There are far more results that proves swish is working at least, and some possibilities for tanh too.
I also very much agree, the hypernetwork I trained after 10/17 still has some progress, but all of them are not as good as the beginning, I have tried swish, relu, elu, mish, they all work very poorly for me, I Changed at least 8 datasets, turned on or off dropout and layerstructure, etc., and even used a lot of learning rates, including high learning rate 1e-3:1000, low learning rate 5e-6 2000, still can't get updates like Excellent results before, including today's 1, 1.5, 1.5, 1 8e-6, I changed 5 datasets and it's still bad, I'm not complaining, just wondering where the code was modified that led to this result . (even linear 1,2,1, without activating LN and DR still can't get the previous effect)

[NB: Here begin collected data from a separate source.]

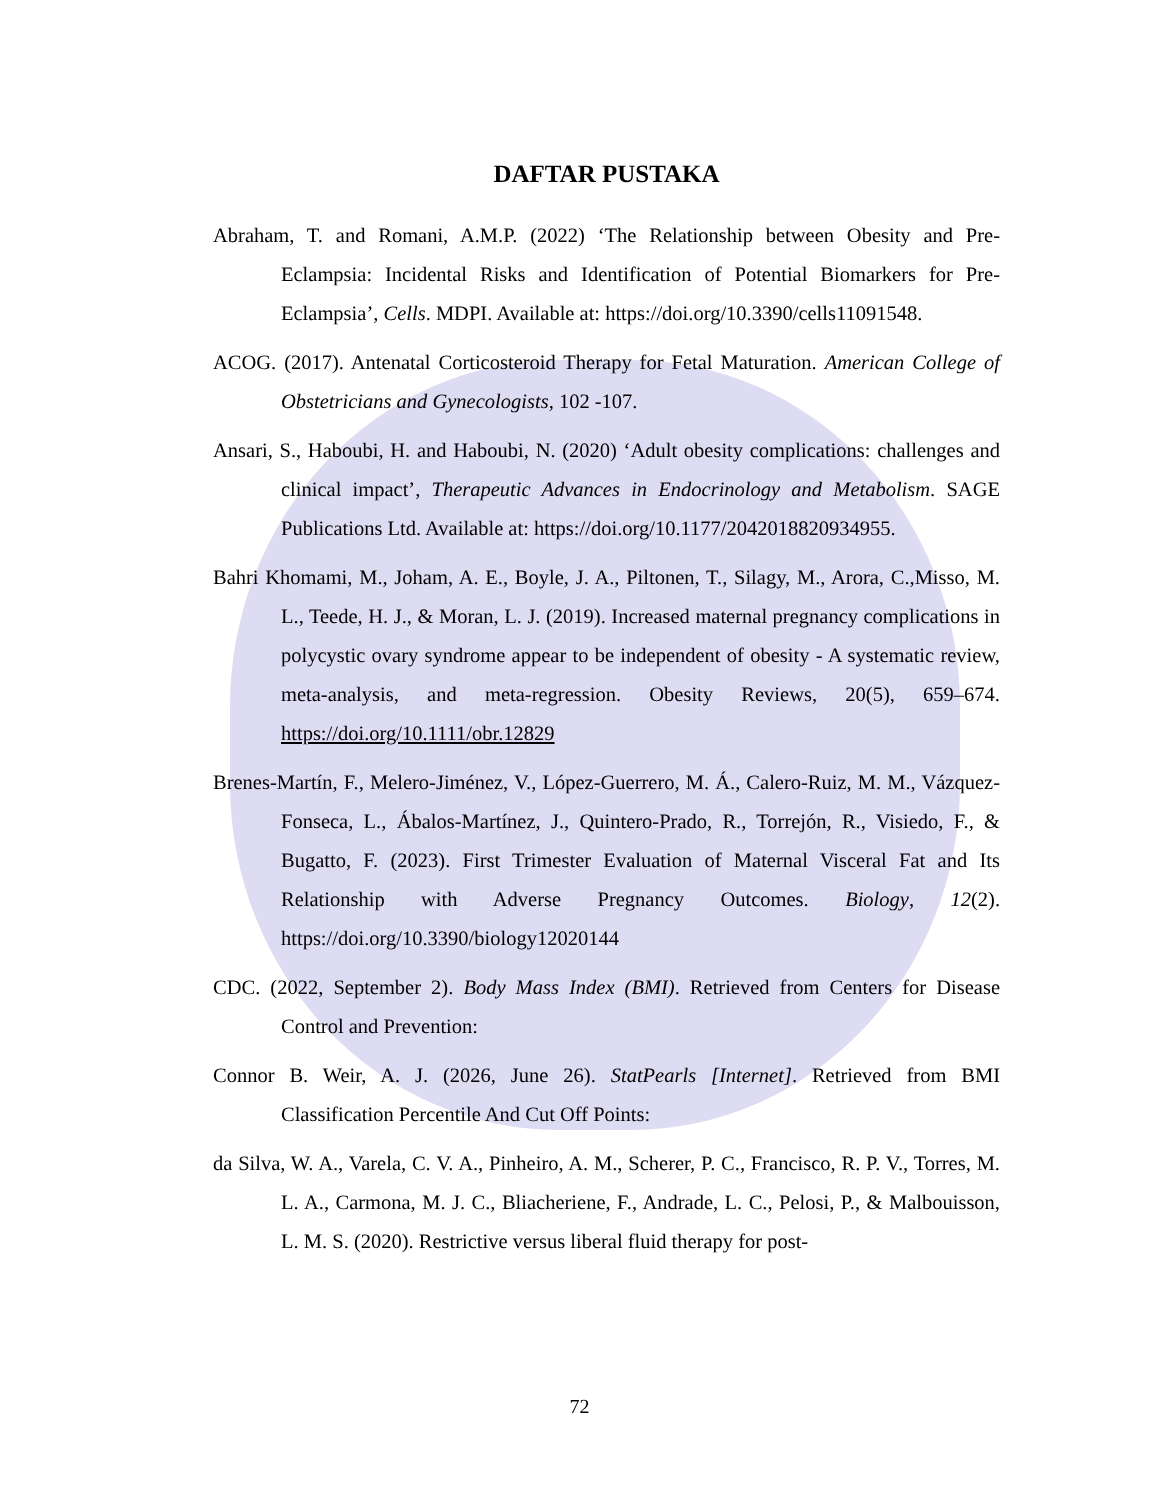DAFTAR PUSTAKA
Abraham, T. and Romani, A.M.P. (2022) ‘The Relationship between Obesity and Pre-Eclampsia: Incidental Risks and Identification of Potential Biomarkers for Pre-Eclampsia’, Cells. MDPI. Available at: https://doi.org/10.3390/cells11091548.
ACOG. (2017). Antenatal Corticosteroid Therapy for Fetal Maturation. American College of Obstetricians and Gynecologists, 102 -107.
Ansari, S., Haboubi, H. and Haboubi, N. (2020) ‘Adult obesity complications: challenges and clinical impact’, Therapeutic Advances in Endocrinology and Metabolism. SAGE Publications Ltd. Available at: https://doi.org/10.1177/2042018820934955.
Bahri Khomami, M., Joham, A. E., Boyle, J. A., Piltonen, T., Silagy, M., Arora, C.,Misso, M. L., Teede, H. J., & Moran, L. J. (2019). Increased maternal pregnancy complications in polycystic ovary syndrome appear to be independent of obesity - A systematic review, meta-analysis, and meta-regression. Obesity Reviews, 20(5), 659–674. https://doi.org/10.1111/obr.12829
Brenes-Martín, F., Melero-Jiménez, V., López-Guerrero, M. Á., Calero-Ruiz, M. M., Vázquez-Fonseca, L., Ábalos-Martínez, J., Quintero-Prado, R., Torrejón, R., Visiedo, F., & Bugatto, F. (2023). First Trimester Evaluation of Maternal Visceral Fat and Its Relationship with Adverse Pregnancy Outcomes. Biology, 12(2). https://doi.org/10.3390/biology12020144
CDC. (2022, September 2). Body Mass Index (BMI). Retrieved from Centers for Disease Control and Prevention:
Connor B. Weir, A. J. (2026, June 26). StatPearls [Internet]. Retrieved from BMI Classification Percentile And Cut Off Points:
da Silva, W. A., Varela, C. V. A., Pinheiro, A. M., Scherer, P. C., Francisco, R. P. V., Torres, M. L. A., Carmona, M. J. C., Bliacheriene, F., Andrade, L. C., Pelosi, P., & Malbouisson, L. M. S. (2020). Restrictive versus liberal fluid therapy for post-
72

@gzalwa201 The only change I catched related to linear is weird 0.005 from nowhere , which should be fixed with returning of linear functions. And note that even with same sturcture and same LR, the training might fail or success, due to random weight initialization. (I'm planning to implement seed fixing there)
Its commonly misunderstood that linear will anyway give a result - actually no, at least I observe failures and successes equal to activation functions. Also, appropriate learning rate is different for all cases, there are no rule of thumb for that, because sometimes you can even get results from 0.005, sometimes you don't....
Assume that all the guides could have missing stuff, like some guy even did 150k epoch training and got astonishing result, which means there're still no fixed way to do this efficiently.